BÖLGESEL GÜÇTEN, KÜRESEL GÜCE…

Eskiden ülke olarak şu iki kavram arasında gidip geliyorduk.

‘’Yön veren devlet miyiz; yön verilen devlet mi?’’

Eskiden, ıskaladığımız dönüşümlerin ve değişimlerin bedeli, belli bir süre sonra başkaları tarafından konulan kurala uymak zorunda kalan ve yönetilen ülke olmaktı.

Son 20 yılda birçok tehditler aldık. Boyun eğmedik. Biliyoruz ki tehditler; başkalarının koyduğu koşullara uyma, tasarladığı planlara piyon olma ve belli bir süre sonra devlet olarak bir değeriniz ve karşılığınızın olmaması idare edilen veya yönetilen devlet olarak daha öte gidemeyişinizin karşılığıdır.

Bugün bunları büyük ölçüde aştık. Artık tartışmasız yön veren bir devletiz. Bunu Mavi Vatan’da, Libya’da, Suriye’de, Azerbaycan’da   ispat ettik.

Bir kere küresel güç olmanın yolu; strateji ve potansiyel ikilisi veya ilişkisinin birbirleriyle uyumlu olmasından geçer.

Bu ikiliden birisi eksikse büyük yol kazaları yaşar küresel güç olacağım derken bölgenizdeki bölgesel güç olma varlığınızın sorgulatılmasına zemin hazırlamış olursunuz.

Bugün Türkiye bölgesel güç olmaktan küresel güce doğru evrilirken bu iki donanımını iyi kullanarak küresel güç olmayı aklına koymuş olmalı ki kendi perifer coğrafyasını aşarak başka coğrafyalarda başka ülkelerin kaderini değiştiren operasyonlara imza atıp balans ayarı yaparken, kendi lehine güç dengesi oluşturmaya çalışıyor.

Geçmişten gelen potansiyel ve strateji dengesinin oluşturulamamasından kaynaklanan diplomatik yetersizliğini veya silik diplomasızlığını ortadan kaldırarak Ortadoğu başta Kuzey Afrika, Balkanlar ve Kafkas’lar da Türkiye’siz bir denge politikası izlenemeyeceğini, masaya oturulamayacağını   dosta düşmana ilan etmiş durumda.

Dün olduğu gibi bugün de koşul değiştirme kabiliyetine sahip güçler; büyük ve küresel devletlerdir.

İkinci dünya savaşından önce denge değiştirebilme potansiyeline sahip ülkeler başta İngiltere olmak üzere Fransa iken ikinci dünya savaşı sonrası İngiltere’nin yerini gerek Ortadoğu veya  Uzak Doğu gerekse Atlantik ve Pasifik  ölçekte ABD alırken, bu gün ABD ile beraber Rusya ve yeni bir aktör olarak Türkiye bu küresel potansiyele sahip olma adayıdır.
________________
- [Çalışma Talimatı]:
Türkiye'nin bölgesel güçten küresel güce evrilmesini konu alan yukarıdaki yazıyı, son cümlesinin ardından sürdürün.

- [Mercek bozulması kestirim verileri]:
________________
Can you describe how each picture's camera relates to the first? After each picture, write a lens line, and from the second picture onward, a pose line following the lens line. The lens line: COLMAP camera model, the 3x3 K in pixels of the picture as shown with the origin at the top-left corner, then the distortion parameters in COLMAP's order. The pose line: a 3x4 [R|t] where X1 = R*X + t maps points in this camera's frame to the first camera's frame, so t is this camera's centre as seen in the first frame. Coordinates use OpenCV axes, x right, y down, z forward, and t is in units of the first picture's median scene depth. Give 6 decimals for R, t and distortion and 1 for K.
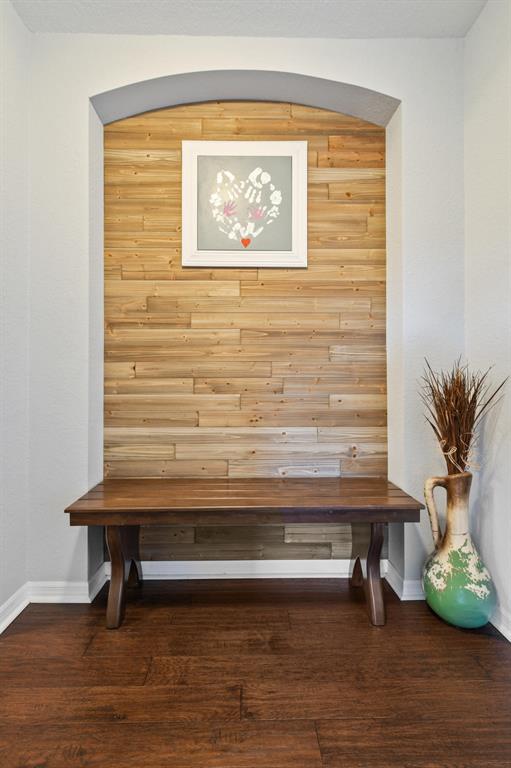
lens RADIAL K [[343.2, 0, 254.4], [0, 343.2, 380.5], [0, 0, 1]] dist [0.001188, 0.000019]
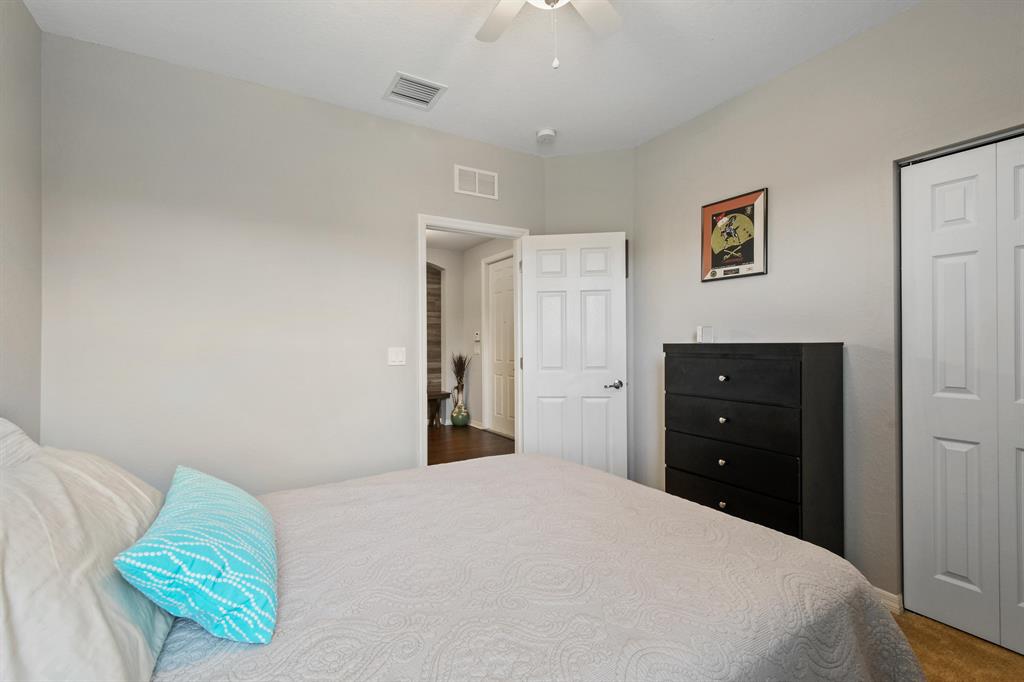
lens RADIAL K [[457.6, 0, 514.5], [0, 457.6, 347.4], [0, 0, 1]] dist [0.001188, 0.000019]
pose [[0.856790, 0.002184, 0.515661, -1.109005], [-0.002532, 0.999997, -0.000028, -0.088025], [-0.515660, -0.001281, 0.856792, -2.718032]]
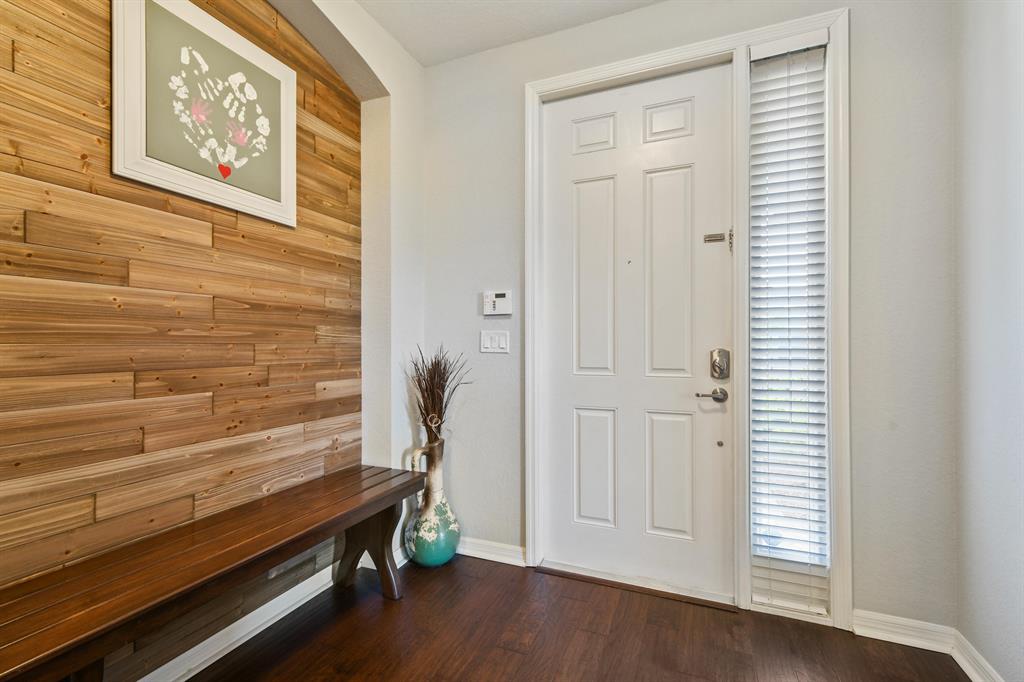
lens RADIAL K [[457.6, 0, 514.5], [0, 457.6, 347.4], [0, 0, 1]] dist [0.001188, 0.000019]
pose [[0.387484, -0.002088, 0.921874, -0.643867], [-0.003955, 0.999984, 0.003927, -0.053356], [-0.921868, -0.005167, 0.387470, 0.102288]]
________________
- [Yanıt Alanı]:
Bunu nereden biliyoruz. Suriye ölçeğinde gerek DEAŞ gerekse PYD/PKK terör guruplarına vurduğu büyük darbeler gerekse Libya periferinde kaybetmekte olan Ulusal Mutabakat Hükümetine verdiği lojistik ve silah desteğiyle gayrimeşru darbeci General Hafter’i sahadan silen potansiyeliyle gerekse Doğu Akdeniz’de deniz yetki alanlarına sahip çıkarak ve Libya hükümetiyle imzaladığı deniz yetki alanları sözleşmesi ve bunun BM de tescil edilmesiyle kanıtlamıştır.

Ayrıca Azerbaycan ordusuna verdiği lojistik ve İHA’ lar marifetiyle otuz yıldır işgal atında olan Karabağ’ın devam eden geri alınma sürecinde oynadığı rolle bölgesel aktör olma potansiyelini küresel aktör olma yönünde perçinlemiştir.

Bugün artık dünya biliyor ki Türkiye’nin taraf olduğu hiçbir zeminde Türkiye’siz bir çaba beyhudedir.

Üstelik Türkiye’yi diğer küresel aktörlerden ayıran yönü koşul değiştirebilme potansiyelinin sırf silah gücüyle elde ettiği bir sonuç olmamasıdır. Türkiye’nin derin gücü, hard power (sert güç) gücüyle insani yardımlarla ulaştığı soft power (yumuşak güç) gücünü iyi kullanarak konvansiyonel gücünü insancıl duruşuyla pekiştirip gönül coğrafyasını genişleterek de sonuç alabilme özelliğine sahip olmasında yatmaktadır.

Kendi kendilerine atfettikleri batı değerlerini sadece kendi insanları için kullanan doğruya doğru haklıya haklı diyemeyen batı; bugün konvansiyonel gücüyle ayakta durabilmekte bunlar ellerinden gittiğinde linç girişimine uğrayacak bir kadavra pozisyonundadır.

Elbette şimdiye kadar elde edilen kazanımlar kolay olmadı. Epeydir bu düzlem üzerinde birilerine tutunmadan kendi dengemizi kendi kabiliyetimizle sağlayarak yürümeye çalışıyorduk.

Türkiye bugün üzerinde yürüdüğü düzlemi suni sarsıntılarla sallamalarına, belli bir yöne ve istikamete kaydırmaya çaba göstermelerine bu dengeden düşürülme çabalarına rağmen farkına varabildiği kabiliyetiyle kendi yolunda yürümeye devam etmektedir.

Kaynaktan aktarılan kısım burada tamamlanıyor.